# Machine Learning Strategies

Machine learning strategies are changing in the era of Deep Learning

## Orthogonalization
Orthogonalization, in the context of machine learning, refers to the process of separating concerns or objectives in a model, such that each concern can be optimized independently without affecting the others. This concept is derived from the mathematical concept of orthogonality, where two vectors are orthogonal if their dot product is zero, meaning they are independent of each other.

In machine learning, the idea is to design algorithms or models that have distinct, independent components or hyperparameters that control different aspects of the model's behavior. By doing this, you can simplify the process of tuning and optimizing the model, as adjusting one component or hyperparameter will have little or no effect on the other components.

A classic example of orthogonalization in machine learning is the separation of model fitting and regularization. In this context, model fitting is the process of adjusting the model's weights to minimize the error on the training data, while regularization is a technique used to prevent overfitting by adding a penalty term to the loss function. By separating these two concerns, you can independently control the complexity of the model (using regularization) and its ability to fit the training data (using the model fitting process).

In summary, orthogonalization in machine learning is the process of designing models or algorithms with separate, independent components or hyperparameters that control different aspects of the model's behavior. This makes it easier to optimize and tune the model, as each component can be adjusted independently without affecting the others.
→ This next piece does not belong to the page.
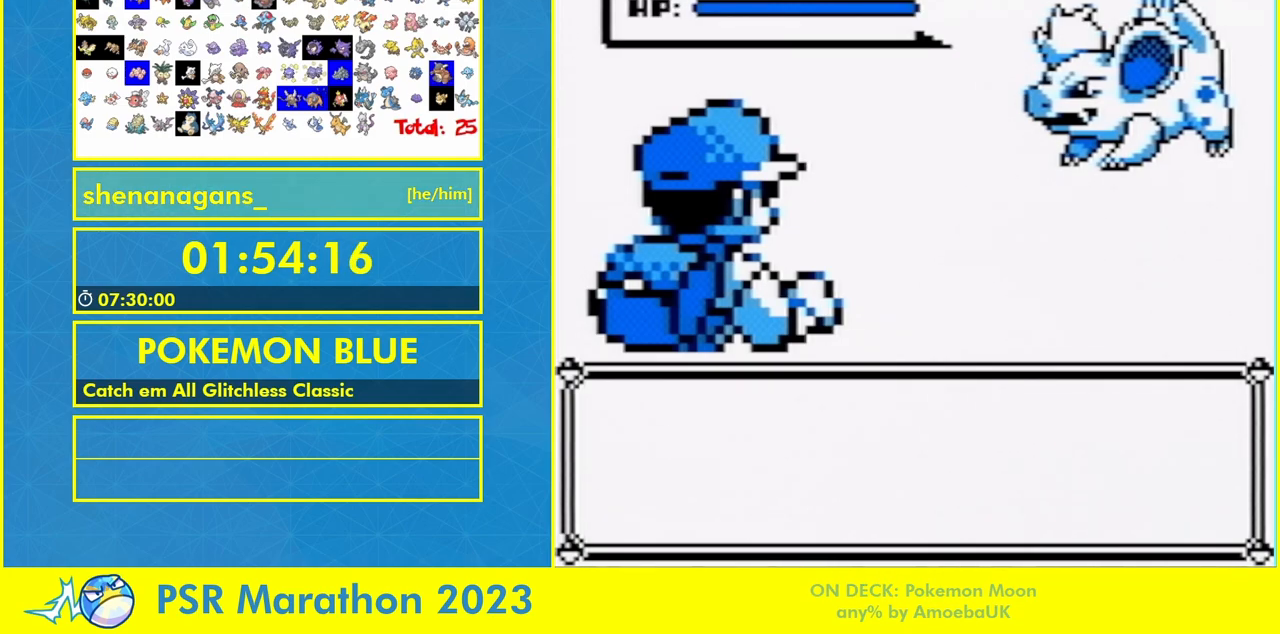
{"buttons": [], "events": []}
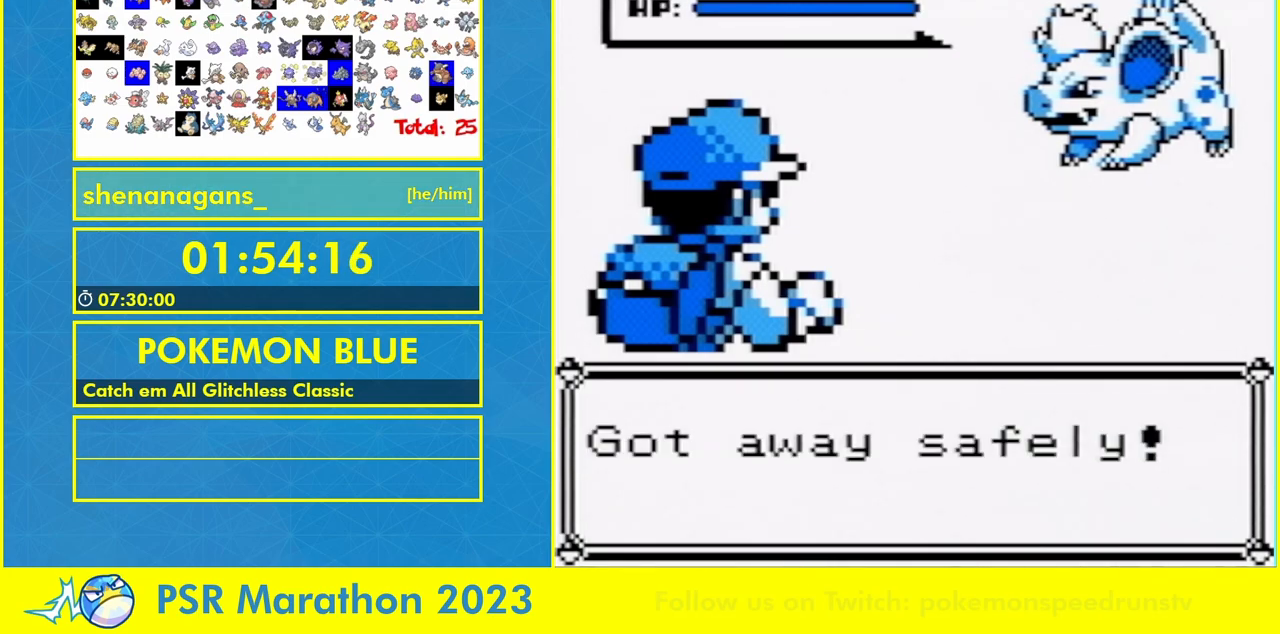
{"buttons": ["DPAD_RIGHT"], "events": [[333, "DPAD_RIGHT", "down"]]}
## Chain of Assumptions in ML

- Fit training set well on cost function
  - Train bigger network
  - switch optimization
- Fit dev set well on cost function
  - Regularization
  - bigger training set
- Fit test set well on cost function
  - Bigger dev set (if not working)
- Performs well in real world
  - Change dev set, or cost function (if it does not do well)

## Precision and Recall
Precision and recall are two important metrics used in machine learning to evaluate the performance of classification models, especially in situations where there is an imbalance between the classes. Both metrics provide insights into the model's ability to correctly identify positive instances, but they focus on different aspects.

**Precision:**
Precision, also known as Positive Predictive Value (PPV), is the ratio of true positive instances (correctly identified positive instances) to the total number of instances predicted as positive by the model (both true positives and false positives). It measures the model's ability to correctly identify only the relevant instances as positive.

Precision = (True Positives) / (True Positives + False Positives)

A high precision indicates that the model is very accurate when it predicts a positive instance, but it does not necessarily mean that the model identifies all the positive instances.

**Recall:**
Recall, also known as Sensitivity or True Positive Rate (TPR), is the ratio of true positive instances (correctly identified positive instances) to the total number of actual positive instances (both true positives and false negatives). It measures the model's ability to identify all the relevant instances as positive.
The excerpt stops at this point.